Adjacent to the kitchen was a house, divided by a center wall, for two slave families. They would have been of favored status, having a porch and wooden floors. The slaves painted their wooden posts and doorways with red to ward off evil spirits...
And this was a spirit tree... when the wind would blow in a direction that would make a bottle "whistle," then they would immediately take and plug it up and throw it in the bayou... They had captured an evil spirit.
The woman in this picture moved into this slave house in 1836 - at the age of four years old. She lived here for 110 YEARS!!! What she must have seen... from the slave experience to the Civil War to Reconstruction and then Redemption.
With a doorway cut in the wall for ease of access during tours, one can see the "saddlebag fireplace," divided in half by the center wall, with a common chimney stack.
Showing some of the various plantation tools... at her right hand a wooden instrument for washing clothes and in her left hand a soap mold.
A true ironing board... A board, indeed.
The gardens for the kitchen. The slaves would be given just enough food to "feed their souls," hence the later term coined for Southern cooking from African-Americans, "Soul Food."

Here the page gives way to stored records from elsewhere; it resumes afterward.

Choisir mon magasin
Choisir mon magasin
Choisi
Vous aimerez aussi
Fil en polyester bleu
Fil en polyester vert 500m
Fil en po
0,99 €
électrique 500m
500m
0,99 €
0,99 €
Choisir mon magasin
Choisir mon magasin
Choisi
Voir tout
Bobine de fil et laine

The churn house, which contained various tools and devices for the making of butter.
The reason for so much: here is an infamous harvesting bag, which would be filled by slaves/cotton pickers through the course of a day. It would be weighed afterwards - often resulting in a reward or a beating. A slave mother with an infant could put the child on the bag as a form of a sled, while she continued to work her way down the rows of cotton.
Original cypress beams, resistant to termites, make up the walls of one of the great barns.
And another prime mover of plantation agriculture, economy, and slavery: sugar. Here we see where sugar was separated - the byproduct, molasses, being the ingredient for making rum. Rum drove the slave trade more than practically any other export. Cotton drove the textile industry, but rum and other distilled spirits were used for barter, demanded by African slave traders, and was a key part of everyday life.
Fermenting sugar. We actually stuck our fingers in this foul-looking soup and tried it! Not bad at all... you could taste the alcohol as it was forming!
Our great little group, at the end of the tour.